Live Soundtrack: claire rousay x The Bloody Lady (Viktor Kubal)

Live Soundtrack: claire rousay x The Bloody Lady (Viktor Kubal)

Acclaimed composer provides sombre Slovak animation film with stunning soundtrack

The Bloody Lady (Viktor Kubal, 1980, 1u12min)

Viktor Kubal (1923-1997) is considered the father of Slovakia’s animated film. His showpiece is Krvavá pani, or The Bloody Lady. The National Film Institute Hungary: “If there is a single jewel worthy of discovery in Slovak animation, then The Bloody Lady is certainly it.”

The film is based on the gruesome folk tale about Elisabeth Báthory (1560-1614), the best known serial killer in Slovakian and Hungarian history. She even achieved a macabre record in the Guinness Book of Records, as a murderer with the most deaths to her name. The reason for her compulsion to kill: hoping to remain eternally young, she was convinced that bathing in blood would make her skin youthful.

claire rousay

claire rousay has been praised by The New York Times, which included her album Sentiment in its Best Albums of 2024 ranking, in the good company of Charlie XCX and Nala Sinephro. She recently made the cover of our favourite monthly magazine, The Wire, which described her music as “intimate, emotionally raw and unflinching”. Jeff Tweedy (Wilco) is a fan (see also: their collaboration on the single How Sweet I Roamed) and gifted her a load of instruments after hearing that her flat had been burgled during a tour.

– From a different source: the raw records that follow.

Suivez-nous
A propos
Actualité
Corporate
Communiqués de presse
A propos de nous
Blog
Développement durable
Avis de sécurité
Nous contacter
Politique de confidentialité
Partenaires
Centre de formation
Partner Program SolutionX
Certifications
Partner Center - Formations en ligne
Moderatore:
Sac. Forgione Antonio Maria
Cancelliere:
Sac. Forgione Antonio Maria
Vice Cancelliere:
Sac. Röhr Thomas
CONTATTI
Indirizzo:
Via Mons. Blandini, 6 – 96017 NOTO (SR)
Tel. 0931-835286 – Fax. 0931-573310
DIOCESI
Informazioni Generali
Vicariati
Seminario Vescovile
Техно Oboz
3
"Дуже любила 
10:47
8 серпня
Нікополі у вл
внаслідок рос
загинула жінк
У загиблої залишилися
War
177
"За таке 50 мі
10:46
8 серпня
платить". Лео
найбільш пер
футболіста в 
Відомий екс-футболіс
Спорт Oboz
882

De Standaard on Sentiment: “The Canadian-American has made one of the most devastating albums of the year. Heartbreakingly beautiful.” Latest feat: a little death, about which Pitchfork wrote: “rousay’s most polished and straightforward work, one that seeks to take her from collagist to capital-C Composer.”

claire rousay x The Bloody Lady

“When I watched The Bloody Lady for the first time, I was distracted by the music of composer Juraj Lexmann. The film only revealed its secret when I turned off the sound. Suddenly, I had no idea anymore about how I should feel about what I was seeing. That uncertainty allowed me to project my own experience onto the images”, says rousay (CA/US).

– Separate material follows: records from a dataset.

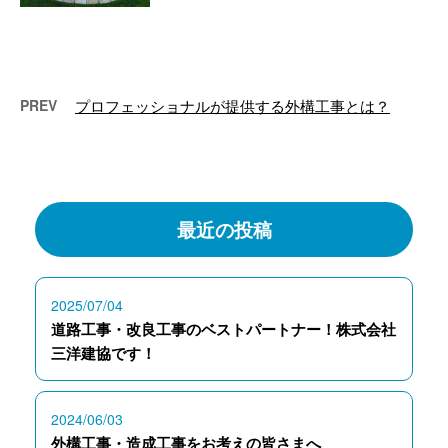
郡に拠点を置き外構工事・造成工
事などを手がける業者です。 こ
の記事では …
PREV
プロフェッショナルが提供する外構工事とは？
最近の投稿
2025/07/04
道路工事・改良工事のベストパートナー！株式会社
三洋建協です！
2024/06/03
外構工事・造成工事をお考えの皆さまへ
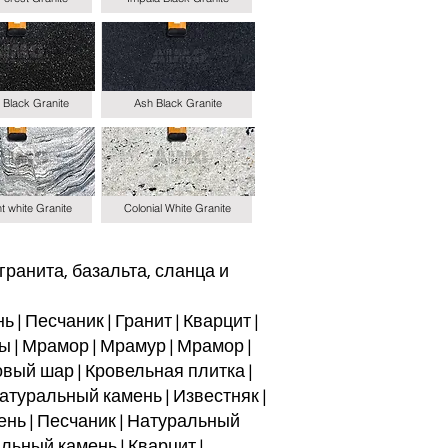
 Black Granite
Ash Black Granite
t white Granite
Colonial White Granite
ранита, базальта, сланца и
 | Песчаник | Гранит | Кварцит |
 | Мрамор | Мрамур | Мрамор |
овый шар | Кровельная плитка |
атуральный камень | Известняк |
ень | Песчаник | Натуральный
альный камень | Кварцит |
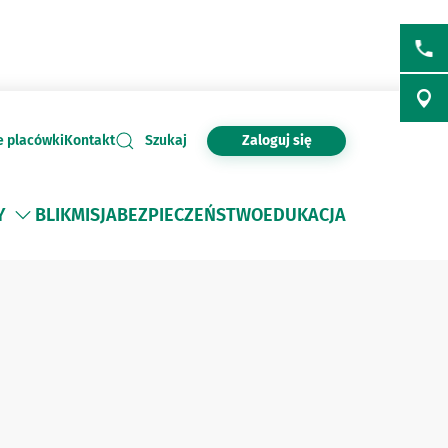
Zaloguj się
e placówki
Kontakt
Szukaj
Y
BLIK
MISJA
BEZPIECZEŃSTWO
EDUKACJA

Along the way, an unexpected personal connection turned up: a year earlier, on tour, rousay had made field recordings in the forests around the ruins of the Báthory castle. rousay: “I checked the location on Google Maps and was amazed to see that I had made recordings there. A cosmic coincidence.”

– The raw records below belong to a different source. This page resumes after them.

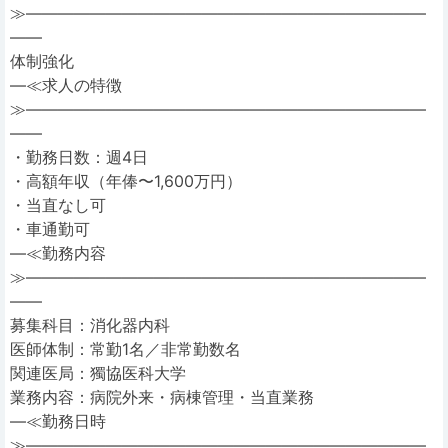
≫―――――――――――――――――――――――――
――
体制強化
―≪求人の特徴
≫―――――――――――――――――――――――――
――
・勤務日数：週4日
・高額年収（年俸〜1,600万円）
・当直なし可
・車通勤可
―≪勤務内容
≫―――――――――――――――――――――――――
――
募集科目：消化器内科
医師体制：常勤1名／非常勤数名
関連医局：獨協医科大学
業務内容：病院外来・病棟管理・当直業務
―≪勤務日時
≫―――――――――――――――――――――――――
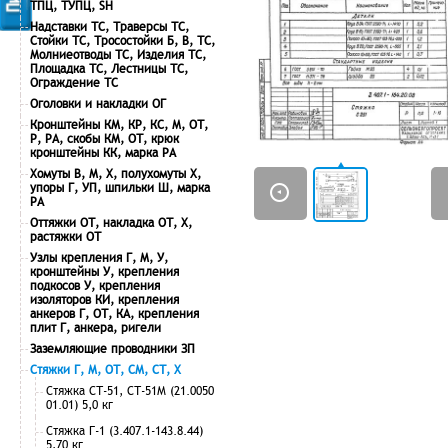
ТПЦ, ТУПЦ, SH
Надставки ТС, Траверсы ТС,
Стойки ТС, Тросостойки Б, В, ТС,
Молниеотводы ТС, Изделия ТС,
Площадка ТС, Лестницы ТС,
Ограждение ТС
Оголовки и накладки ОГ
Кронштейны КМ, КР, КС, М, ОТ,
Р, РА, скобы КМ, ОТ, крюк
кронштейны КК, марка РА
Хомуты В, М, Х, полухомуты Х,
упоры Г, УП, шпильки Ш, марка
РА
Оттяжки ОТ, накладка ОТ, Х,
растяжки ОТ
Узлы крепления Г, М, У,
кронштейны У, крепления
подкосов У, крепления
изоляторов КИ, крепления
анкеров Г, ОТ, КА, крепления
плит Г, анкера, ригели
Заземляющие проводники ЗП
Стяжки Г, М, ОТ, СМ, СТ, Х
Стяжка СТ-51, СТ-51М (21.0050
01.01) 5,0 кг
Стяжка Г-1 (3.407.1-143.8.44)
5,70 кг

Those recordings also found their way onto the soundtrack. Bad Seeds icon Warren Ellis had this to say: “I found myself living inside this wonderful record one day, and decided I needed to own a real copy. Variously described by others as dreamy, menacing and haunting.”

Fun fact I: Swedish black metal band Bathory is named after Elisabeth Báthory.

Fun fact II: The Báthory castle is better known as Čachtice Castle, which was used as the location for the film Nosferatu by F.W. Murnau. That film was provided with a live soundtrack during BRDCST 2024 by black metal legend Attila Csihar.